Nothing speaks to the phrase “Be astonished” more than our recent trip to Lake Manyara National Park. On Saturday, we piled into the camp’s Land Cruisers to spend a day rolling through forest, grassland, and lake-shore to conduct our first field exercise. Our two hours observing the behavior of baboons allowed us to see our classroom lecture on primate behavior in real life. For most of us, however, the day’s highlight came from our first glimpse of Tanzanian wildlife: giraffes, elephants, wildebeest, hippos, impala, zebras, dik-diks, and countless other animals we’d only seen in the zoo.

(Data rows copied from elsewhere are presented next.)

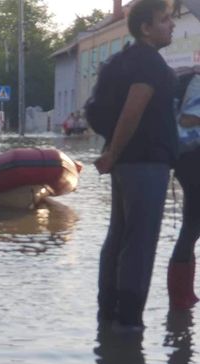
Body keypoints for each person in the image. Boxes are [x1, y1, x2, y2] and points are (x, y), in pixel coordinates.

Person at [94, 0, 177, 332]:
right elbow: (133, 110)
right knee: (140, 243)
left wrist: (114, 154)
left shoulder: (122, 59)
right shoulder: (149, 63)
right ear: (147, 28)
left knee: (119, 237)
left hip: (127, 163)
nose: (172, 25)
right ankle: (129, 323)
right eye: (166, 19)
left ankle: (108, 314)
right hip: (144, 163)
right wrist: (113, 152)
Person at [168, 71, 200, 309]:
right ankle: (181, 296)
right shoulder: (197, 82)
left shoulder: (191, 80)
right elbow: (188, 119)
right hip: (192, 157)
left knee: (193, 223)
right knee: (193, 224)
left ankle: (185, 293)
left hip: (187, 157)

I was nearly moved to tears by a herd of elephants that passed so close to our vehicle I could have reached out to touch them: babies playfully eating leaves, mothers concernedly shepherding their young, and an older elephant whose wrinkled eye stared straight at me and practically seemed to speak of years of joy and grief and witness. As we drove back to camp in the sunset at the end of the day, I felt like we’d finally really arrived; Tanzania is becoming home.
So what about Oliver’s last command? Our instructions don’t stop at “Pay attention” and “Be astonished.” We are called to “Tell about it.” Many of us are already struggling to find words to capture the experience of seeing this wildlife in its natural habitat in a corner of the world unlike anything we’ve experienced at home. Through the lens of environmental conservation, our ability to communicate our experience takes on special weight. How can we convey the need to fight against poaching to people who have never looked an elephant in the eye? How can we translate what we’ve learned about local solutions to resource use in order to be ambassadors of sustainability back home? Pictures can help. Writing can help. This is a question we will wrestle with throughout the rest of our time here in Tanzania and a question that will follow us home. In the meantime, we’ll practice greeting each day with astonishment and attention, making the most of the time we have left.